From great joy there was great sorrow.

Then the poor man stood forth and asked the king: "If 't is no offence, may I ask a question?"

"What may it be, poor man?"

"Would thy Highness tell me the contents of that great letter received just now?"

"Why ask, poor man? Thou couldst not mend the affair".

"But if I can?"

"Well, know then, and let the whole kingdom know, that the Turk-Tartar is moving on our country with a great army, with cruel intent; that he spares not the property of innocent, weeping people, puts them to the sword, so that the earth drinks their blood, and their flesh is devoured by dogs".

"And what will be the reward of him who drives the enemy out of the country?" asked the poor man.

"In truth," said the king, "great reward and honor await him; for if he should have two sons, I would give them my two daughters in marriage, with half the kingdom. After my death they would inherit the whole kingdom".
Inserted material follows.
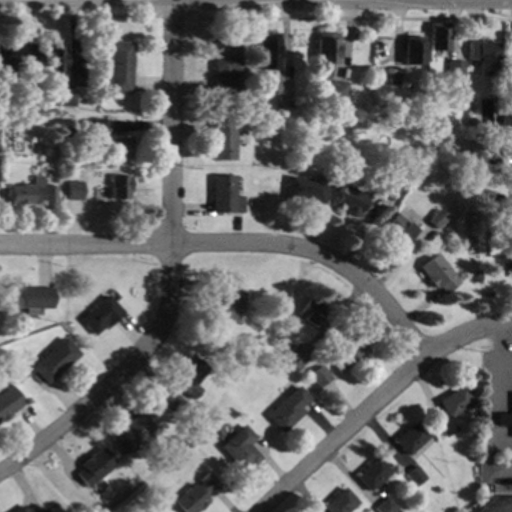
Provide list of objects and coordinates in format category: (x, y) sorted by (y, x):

"Well, I 'll drive out the enemy all alone." But the king did not place much confidence in the poor man's promise; he hurried together all his soldiers, and marched with them against the enemy. The two armies were looking at each other with wolves' eyes, when the poor man went between the camps and commanded the club: "Strike, my dear club." And the club pommelled the Turk-Tartar army so that only one man was left to carry home the tidings.

The poor man gained half the kingdom and the two beautiful princesses, whom he married to his two stalwart sons. They celebrated a wedding which spoke to the seven worlds; and they are living now if they are not dead.